What to do:
Copy the listing below exactly as it appears, leaving out any picture.

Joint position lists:
______
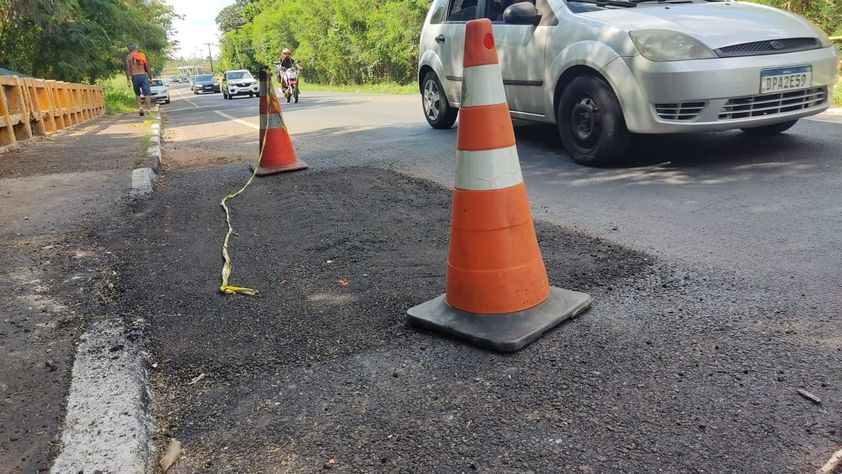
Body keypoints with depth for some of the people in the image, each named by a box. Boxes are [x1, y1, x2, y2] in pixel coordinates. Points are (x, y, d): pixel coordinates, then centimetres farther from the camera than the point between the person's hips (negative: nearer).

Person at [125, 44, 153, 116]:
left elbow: (127, 69, -1)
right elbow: (147, 67, 6)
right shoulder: (142, 55, 9)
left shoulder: (128, 57, 6)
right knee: (147, 94, -3)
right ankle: (149, 109, -13)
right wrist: (150, 77, 12)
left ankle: (140, 107, 0)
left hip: (134, 77, 0)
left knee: (137, 94, 16)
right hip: (143, 75, 0)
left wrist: (128, 80, 0)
______
Result:
Body keypoints with depth for some of the people in the image, each named by a box. Boxes are [x1, y1, x2, y2] in pixel coordinates. Points are (x, y, d): pixel coordinates, then centimetres farther from the camera than the point between the person's hips (negative: nearer).

Person at [125, 44, 153, 116]:
left elbow: (127, 69, -1)
right elbow: (147, 67, 6)
right shoulder: (142, 55, 9)
left shoulder: (128, 57, 6)
right knee: (147, 94, -3)
right ankle: (149, 109, -13)
right wrist: (150, 77, 12)
left ankle: (140, 107, 0)
left hip: (134, 77, 0)
left knee: (137, 94, 16)
right hip: (143, 75, 0)
left wrist: (128, 80, 0)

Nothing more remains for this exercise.